Get-all-entries  returns a list of all of the entries in db. Each element of the list is an alist that can serve as the entry argument to other BioDB-Loader functions such as get-value.
 
 

Argument
Description
db A BioDB defstruct representing a database.

Function: get-value

Arguments:      (entry attribute &key (db *current-db*))

Get-values  returns the first of the values of attribute of entry in db.
 
 

Argument
Description
entry An alist representing an entry in db.
attribute A symbol naming an attribute in entry.
db A BioDB defstruct representing a database.

Function: get-values

Arguments:      (entry attribute &key (db *current-db*))
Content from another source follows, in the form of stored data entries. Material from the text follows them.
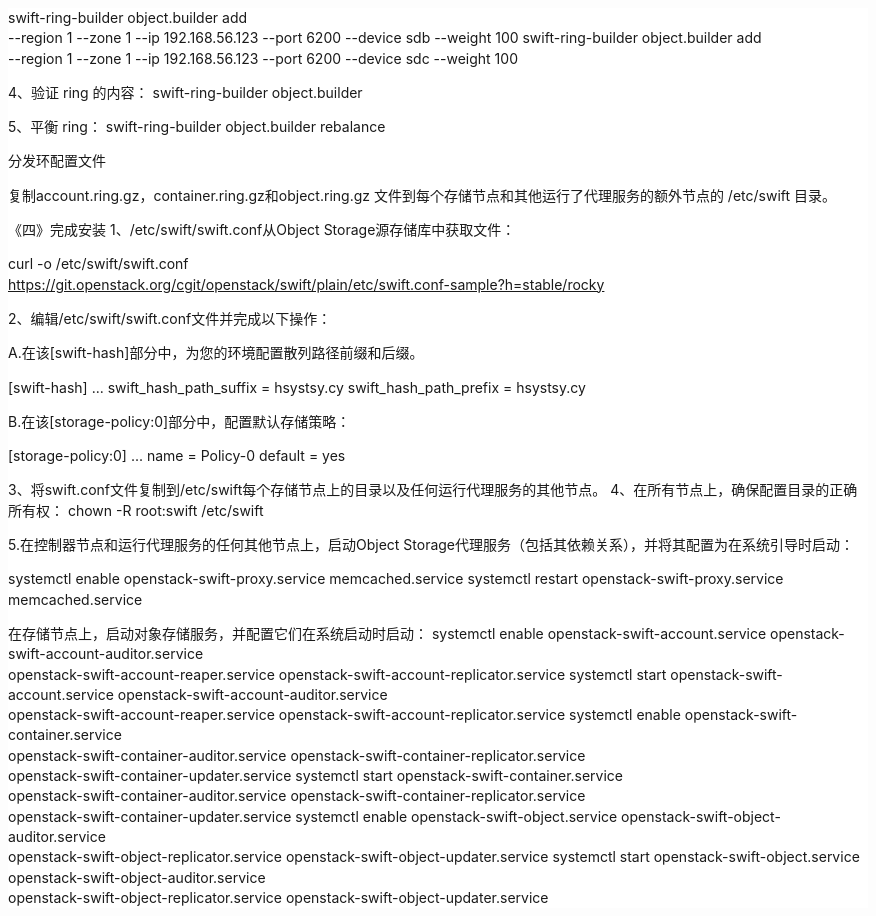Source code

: 
swift-ring-builder object.builder add \
  --region 1 --zone 1 --ip 192.168.56.123 --port 6200 --device sdb --weight 100
swift-ring-builder object.builder add \
  --region 1 --zone 1 --ip 192.168.56.123 --port 6200 --device sdc --weight 100



4、验证 ring 的内容：
swift-ring-builder object.builder

5、平衡 ring：
swift-ring-builder object.builder rebalance

分发环配置文件

复制account.ring.gz，container.ring.gz和object.ring.gz 文件到每个存储节点和其他运行了代理服务的额外节点的 /etc/swift 目录。


《四》完成安装
1、/etc/swift/swift.conf从Object Storage源存储库中获取文件：

curl -o /etc/swift/swift.conf \
  https://git.openstack.org/cgit/openstack/swift/plain/etc/swift.conf-sample?h=stable/rocky


2、编辑/etc/swift/swift.conf文件并完成以下操作：

A.在该[swift-hash]部分中，为您的环境配置散列路径前缀和后缀。

[swift-hash]
...
swift_hash_path_suffix = hsystsy.cy
swift_hash_path_prefix = hsystsy.cy




B.在该[storage-policy:0]部分中，配置默认存储策略：

[storage-policy:0]
...
name = Policy-0
default = yes


3、将swift.conf文件复制到/etc/swift每个存储节点上的目录以及任何运行代理服务的其他节点。 
4、在所有节点上，确保配置目录的正确所有权：
chown -R root:swift /etc/swift

5.在控制器节点和运行代理服务的任何其他节点上，启动Object Storage代理服务（包括其依赖关系），并将其配置为在系统引导时启动：

systemctl enable openstack-swift-proxy.service memcached.service
systemctl restart openstack-swift-proxy.service memcached.service


在存储节点上，启动对象存储服务，并配置它们在系统启动时启动：
systemctl enable openstack-swift-account.service openstack-swift-account-auditor.service \
  openstack-swift-account-reaper.service openstack-swift-account-replicator.service
systemctl start openstack-swift-account.service openstack-swift-account-auditor.service \
  openstack-swift-account-reaper.service openstack-swift-account-replicator.service
systemctl enable openstack-swift-container.service \
  openstack-swift-container-auditor.service openstack-swift-container-replicator.service \
  openstack-swift-container-updater.service
systemctl start openstack-swift-container.service \
  openstack-swift-container-auditor.service openstack-swift-container-replicator.service \
  openstack-swift-container-updater.service
systemctl enable openstack-swift-object.service openstack-swift-object-auditor.service \
  openstack-swift-object-replicator.service openstack-swift-object-updater.service
systemctl start openstack-swift-object.service openstack-swift-object-auditor.service \
  openstack-swift-object-replicator.service openstack-swift-object-updater.service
Get-values  returns a list of the values of attribute of entry in db. This function always returns a list, even if the attribute has a single value.
 
 

Argument
Description
entry An alist representing an entry in db.
attribute A symbol naming an attribute in entry.
db A BioDB defstruct representing a database.

Function: put-values

Arguments:      (entry attribute values &key (db *current-db*))

Put-values  replaces all existing values of attribute of entry with values (which must be a list).
 
 

Argument
Description
entry An alist describing a DB entry.
attribute A symbol naming an attribute in entry.
values A list of the new values for attribute.
db A BioDB defstruct describing a database.


Other Operations

Function: goto-db

Arguments:      (db)

Goto-db sets the current-db for the BioDB-Loader toolkit to be db, allowing the db argument to be omitted from many future calls to BioDB-Loader operations.
 
 

Argument
Description
db The biodb defstruct object that should become the current db.